近くにビニキアーマー姿の女冒険者がいたが見向きもせずに素通りしこちらに凄い勢いで向かって来ている。
すると、メルディアが「あっ・・・」と言って何か思い出したのだ。
このブタ貴族も面子を気にする為に髪が中途半端に生えているものや全く毛がないのだ。
名前の由良は貴族の様に傲慢で太っており、女好きなであるが戦闘はまるでダメな事からブタ貴族と名付けられたという。
つまり貴族としての髪があるという事は貴族としての矜持であり、より女にモテる為に必須アイテムになるというのだ。
そして、カツラを被せて貰って周りには美女ばかりいる為にその地位を狙おうと戦闘体勢に入ったようだ。

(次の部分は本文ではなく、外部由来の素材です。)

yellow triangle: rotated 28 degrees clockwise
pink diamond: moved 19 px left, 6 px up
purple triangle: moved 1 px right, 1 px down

「つまりこのカツラはブタ貴族を呼び寄せるアイテムって事か?」
「まぁ、スキンヘッドにしとる人もおるし、ハゲでもカッコいい人はカッコええやん?けど、努力せずに隠せるもんあったら使いたくなるのが金持ちやで?」
「ブタ貴族は魔物だろ!?アイツらのどこに金や地位があるんだよ!?俺らのが持ってる方だろうが!!?」
「てかさ、向かってきてるけどさ、いくら何でも遅すぎじゃね?」
エレーナが鞭を構えて待っていたが、一向にたどり着く気配がなく、それ処が息切れをして膝を付いてしまっているブタ貴族の姿がチラホラといた。
流石にこれを全部倒すのはめんどくさいと思い他の冒険者パーティーに声を掛けてブタ貴族の討伐を協力して貰った。
ブタ貴族のドロップアイテムは革、肉、瓶でそれぞれが冒険者ギルドでそこそこの値で取り引きをしてくれるそうだ。
良くみたら何もわかっていないビックチキンもつられて集まってきていた為に羽毛、鶏肉、嘴をドロップしていた。
流石に異世界でもカツラで引き寄せられる間抜けな魔物はそうはいないだろう。
他の冒険者達は魔法の鞄を持っていなかった為に回収用の袋にアイテムを詰め込むと満足そうにしていた。
すると、お礼をいって地上に戻るというのだ。
魔法の鞄が無いためにそれぞれがアイテムの回収用の袋がいっぱいになったら戻るのが普通らしいのだ。
ただ奥に行けば行くほどブタ貴族もビックチキンも良く太っている為にそちらの方が肉や革が言いと教えてくれた。
冒険者達と別れると草原を進むと階段を発見し下ると、同じような地形をしていたが、冒険者達が同じような事をしていた為にまた先程の様にリザーナがカツラを被せてくると近くだろうが遠くだろうがこちらに向かってきて息切れを起こすブタ貴族に何ともいえない哀れみを感じてしまった。